Netflix has been pushing Rotten, the new docu-series from the production team behind Parts Unknown and The Mind of a Chef, as a true-crime series about food. This is certainly an enticing angle, but it doesn’t quite get there.
The six-episode series avoids focusing exclusively on the horrors of food production like other docs that scream “Do you know where your food comes from?” and it’s not trying to showcase the beauty of food like Netflix’s Chef’s Table. The common thread in Rotten is the invisible hand that moves the food trade; the shadowy corporations and government regulations that obscure origins, and the human labor that brings you your food.
An episode about bees reiterates that they are in a dire situation, but also sketches out the criminal elements that sprung up around honey production in an effort to profit from it.

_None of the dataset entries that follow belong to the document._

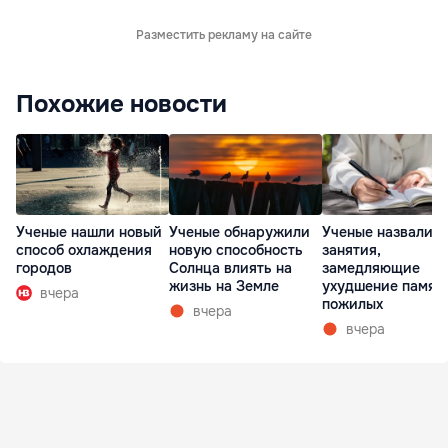
Разместить рекламу на сайте
Похожие новости
Ученые нашли новый
Ученые обнаружили
Ученые назвали т
способ охлаждения
новую способность
занятия,
городов
Солнца влиять на
замедляющие
жизнь на Земле
ухудшение памят
вчера
пожилых
вчера
вчера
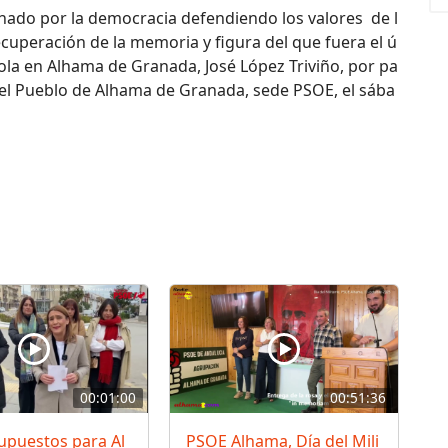
hado por la democracia defendiendo los valores de l
y recuperación de la memoria y figura del que fuera el ú
ñola en Alhama de Granada, José López Triviño, por pa
el Pueblo de Alhama de Granada, sede PSOE, el sába
00:01:00
00:51:36
upuestos para Al
PSOE Alhama, Día del Mili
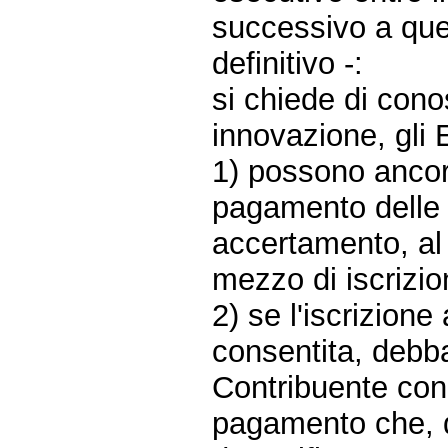
successivo a quel
definitivo -:
si chiede di cono
innovazione, gli E
1) possono ancor
pagamento delle 
accertamento, al
mezzo di iscrizio
2) se l'iscrizion
consentita, debb
Contribuente con l
pagamento che, qu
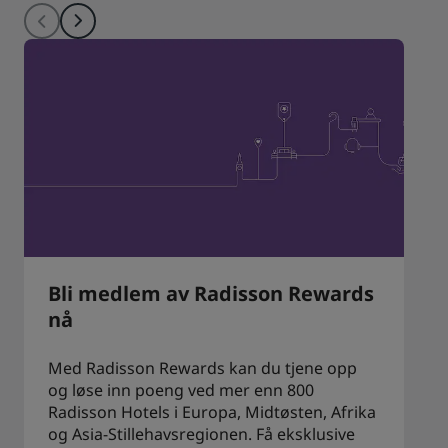
Bli medlem av Radisson Rewards
nå
Med Radisson Rewards kan du tjene opp
og løse inn poeng ved mer enn 800
Radisson Hotels i Europa, Midtøsten, Afrika
og Asia-Stillehavsregionen. Få eksklusive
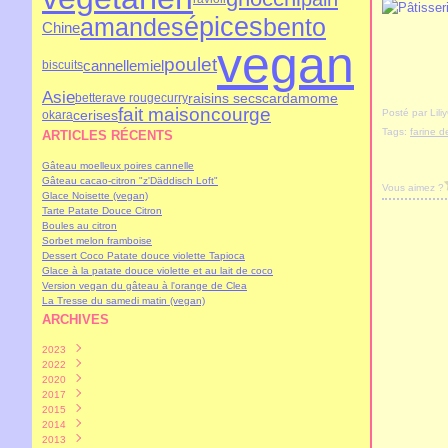
épices
amandes
bento
Chine
vegan
poulet
cannelle
miel
biscuits
Asie
raisins secs
cardamome
betterave rouge
curry
fait maison
courge
Posté par Lil
cerises
okara
Tags:
farine d
ARTICLES RÉCENTS
Gâteau moelleux poires cannelle
Gâteau cacao-citron "z'Däddisch Loft"
Vous aimez ?
Glace Noisette (vegan)
Tarte Patate Douce Citron
Boules au citron
Sorbet melon framboise
Dessert Coco Patate douce violette Tapioca
Glace à la patate douce violette et au lait de coco
Version vegan du gâteau à l'orange de Clea
La Tresse du samedi matin (vegan)
ARCHIVES
2023
2022
Février
(1)
2020
Janvier
(1)
2017
Janvier
(2)
2015
Décembre
(1)
2014
Juillet
Janvier
(1)
(1)
2013
Juin
Décembre
(1)
(1)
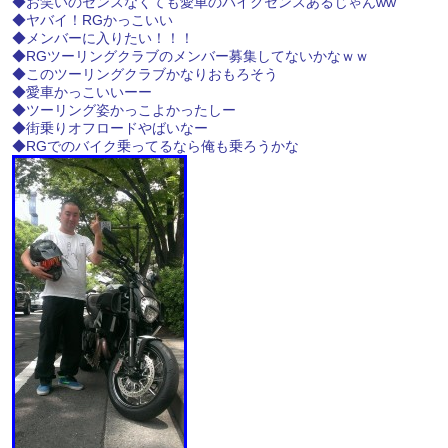
◆お笑いのセンスなくても愛車のバイクセンスあるじゃんww
◆ヤバイ！RGかっこいい
◆メンバーに入りたい！！！
◆RGツーリングクラブのメンバー募集してないかなｗｗ
◆このツーリングクラブかなりおもろそう
◆愛車かっこいいーー
◆ツーリング姿かっこよかったしー
◆街乗りオフロードやばいなー
◆RGでのバイク乗ってるなら俺も乗ろうかな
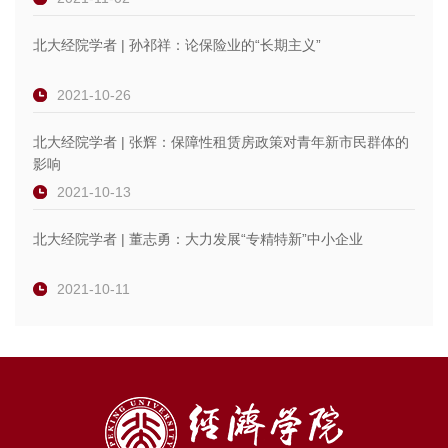
北大经院学者 | 孙祁祥：论保险业的“长期主义”
2021-10-26
北大经院学者 | 张辉：保障性租赁房政策对青年新市民群体的
影响
2021-10-13
北大经院学者 | 董志勇：大力发展“专精特新”中小企业
2021-10-11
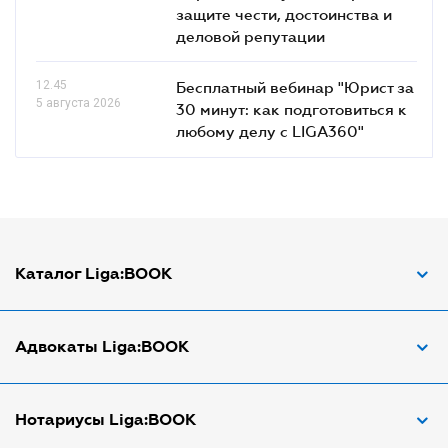
защите чести, достоинства и
деловой репутации
12.45
Бесплатный вебинар "Юрист за
5 августа 2026
30 минут: как подготовиться к
любому делу с LIGA360"
Каталог Liga:BOOK
Адвокат по ДТП
Адвокаты Liga:BOOK
Адвокат по трудовым спорам
Апостиль документов
Адвокаты в Виннице
Нотариусы Liga:BOOK
Арбитражный управляющий
Адвокаты в Днепре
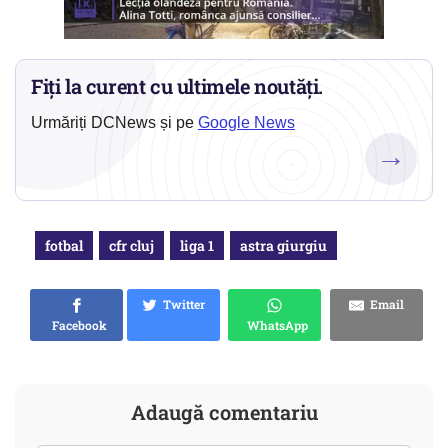
Fiți la curent cu ultimele noutăți.
Urmăriți DCNews și pe
Google News
→
fotbal
cfr cluj
liga 1
astra giurgiu
Twitter
Email
Facebook
WhatsApp
Adaugă comentariu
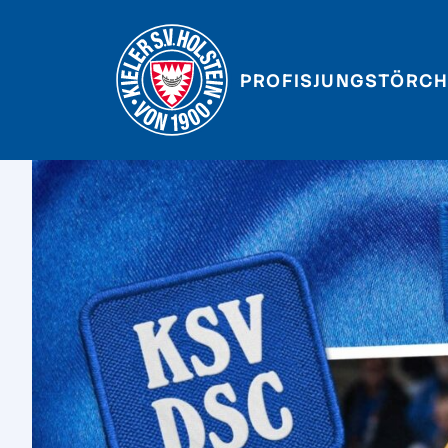
PROFIS
JUNGSTÖRCH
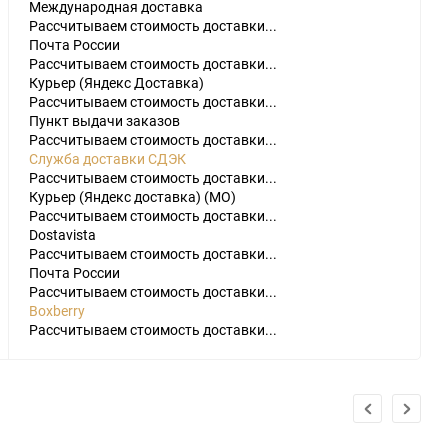
Международная доставка
Рассчитываем стоимость доставки...
Почта России
Рассчитываем стоимость доставки...
Курьер (Яндекс Доставка)
Рассчитываем стоимость доставки...
Пункт выдачи заказов
Рассчитываем стоимость доставки...
Служба доставки СДЭК
Рассчитываем стоимость доставки...
do
Курьер (Яндекс доставка) (МО)
Рассчитываем стоимость доставки...
[23]
Игры
[175]
Аксессуары
[37]
Dostavista
Рассчитываем стоимость доставки...
2
[1]
Игры
[30]
Аксессуары
[10]
Почта России
Рассчитываем стоимость доставки...
Boxberry
Рассчитываем стоимость доставки...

Investigations into trans-shipping fraud were termed “Honeygate” and the term “honey laundering” is thrown out to describe a global scheme that saw actual indictments. Elsewhere, a RICO lawsuit against American garlic farmers leads to an investigation of Chinese prison labor. An episode about raw milk production offers a starting point for a horror movie.

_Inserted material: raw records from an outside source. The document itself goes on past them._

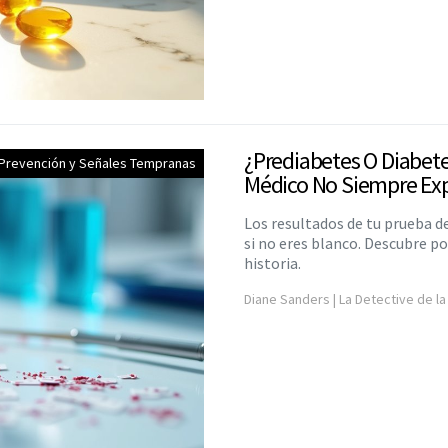
¿Prediabetes O Diabete
 Prevención y Señales Tempranas
Médico No Siempre Exp
Los resultados de tu prueba 
si no eres blanco. Descubre p
historia.
Diane Sanders | La Detective de la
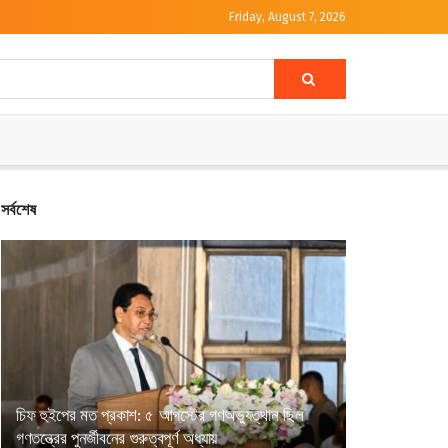
Friday, August 7, 2026
সর্বশেষ
চিফ হুইপের মত প্রকাশ: ৫ আগস্টের গণঅভ্যুত্থান ছিল
গণতন্ত্রের পুনর্জীবনের গুরুত্বপূর্ণ অধ্যায়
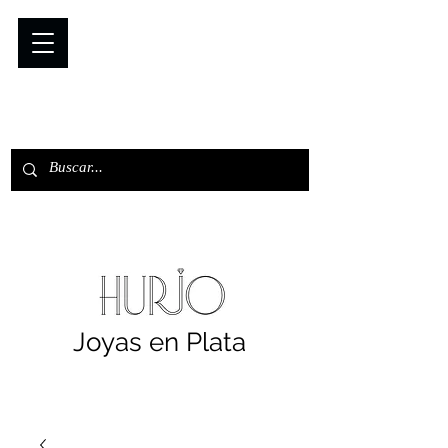
Joyas en Plata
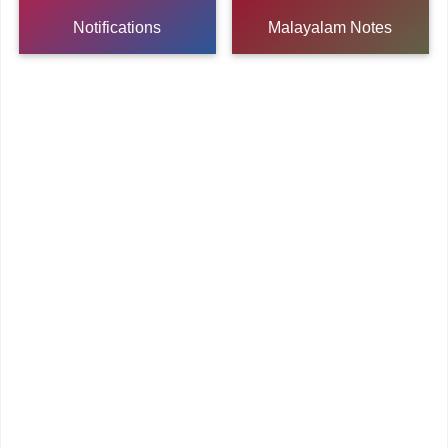
Notifications
Malayalam Notes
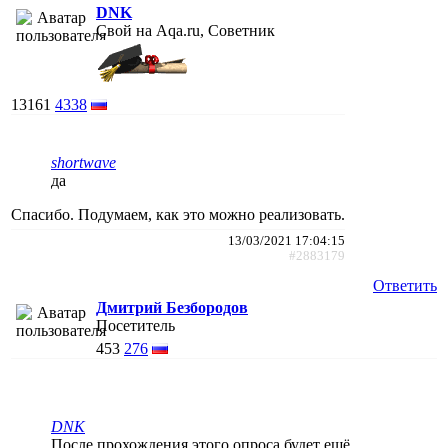
DNK
Свой на Aqa.ru, Советник
13161
4338
shortwave
да
Спасибо. Подумаем, как это можно реализовать.
13/03/2021 17:04:15
#2883179
Ответить
Дмитрий Безбородов
Посетитель
453
276
DNK
После прохождения этого опроса будет ещё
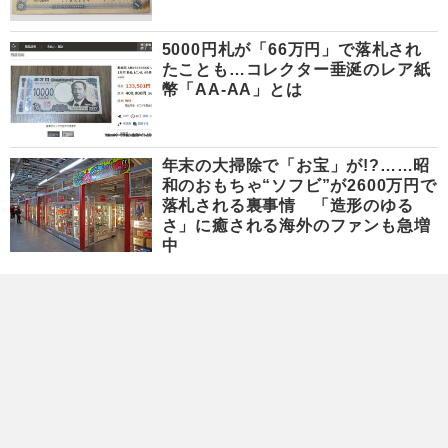
5000円札が「66万円」で落札され
たことも…コレクター垂涎のレア紙
幣「AA-AA」とは
年末の大掃除で「お宝」が!?……昭
和のおもちゃ“ソフビ”が2600万円で
落札される裏事情 「造形のゆる
さ」に癒される海外のファンも急増
中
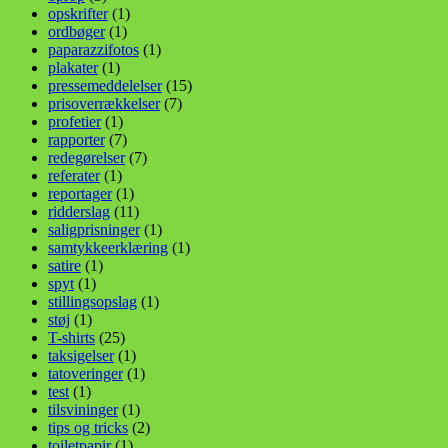
opskrifter
(1)
ordbøger
(1)
paparazzifotos
(1)
plakater
(1)
pressemeddelelser
(15)
prisoverrækkelser
(7)
profetier
(1)
rapporter
(7)
redegørelser
(7)
referater
(1)
reportager
(1)
ridderslag
(11)
saligprisninger
(1)
samtykkeerklæring
(1)
satire
(1)
spyt
(1)
stillingsopslag
(1)
støj
(1)
T-shirts
(25)
taksigelser
(1)
tatoveringer
(1)
test
(1)
tilsvininger
(1)
tips og tricks
(2)
toiletpapir
(1)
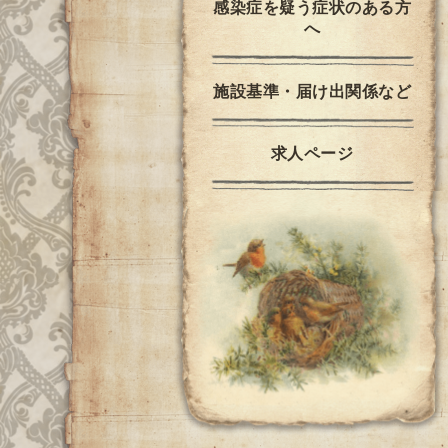
感染症を疑う症状のある方
へ
施設基準・届け出関係など
求人ページ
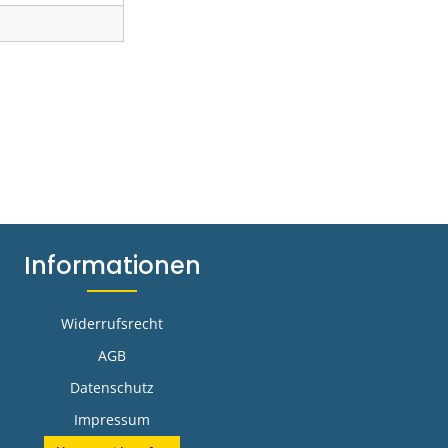
Informationen
Widerrufsrecht
AGB
Datenschutz
Impressum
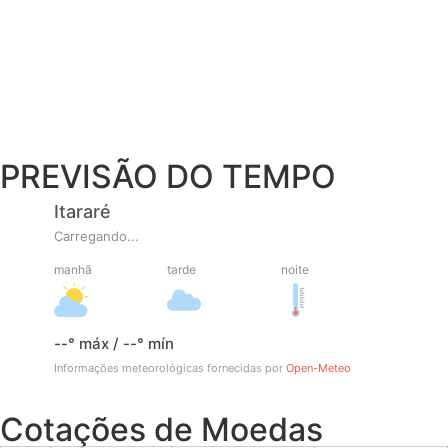
PREVISÃO DO TEMPO
Itararé
Carregando...
manhã
tarde
noite
--° máx / --° mín
Informações meteorológicas fornecidas por
Open-Meteo
Cotações de Moedas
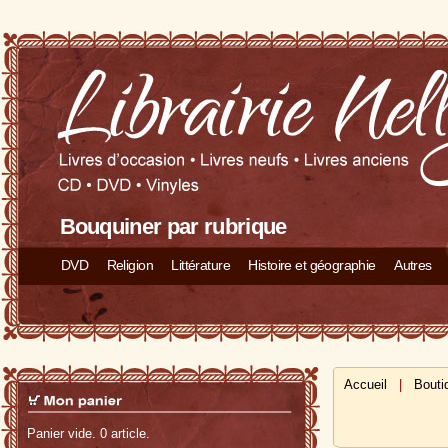
Bouquiner par rubrique
DVD
Religion
Littérature
Histoire et géographie
Autres
Accueil
|
Bouti
Panier vide. 0 article.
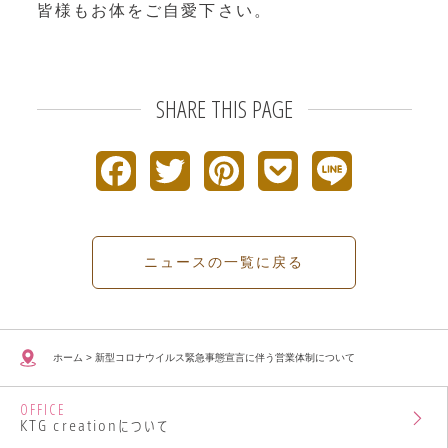
皆様もお体をご自愛下さい。
SHARE THIS PAGE
F
T
P
P
L
a
w
i
o
i
c
i
n
c
n
ニュースの一覧に戻る
e
t
t
k
e
b
t
e
e
ホーム
>
新型コロナウイルス緊急事態宣言に伴う営業体制について
o
e
r
t
OFFICE
o
r
e
KTG creationについて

Rotten has a lot of good starting points, but it often loses sight of them. An episode about “codfather” Carlos Rafael and the global fish market starts off promising, but then the focus shifts and that narrative is abandoned. With good true-crime docs, there are often interview subjects that stand out. In Rotten, many of the interviews aren’t that engaging. The closest the series comes to drawing out emotion is an episode about a chicken farmer named Sonny Nguyen, whose chickens were killed in 2015 in an act of sabotage.
Rotten is landing at a time when tech billionaires are touting the benefits of “raw water” and food trends increasingly feel like parodies. Though it’s being pushed as true-crime, Rotten remains an educational volume, and perhaps one we need right now. It does give viewers a useful list of food lingo and alerts us to statistics and means of production, but as a personality-based doc it doesn’t offer much food for thought.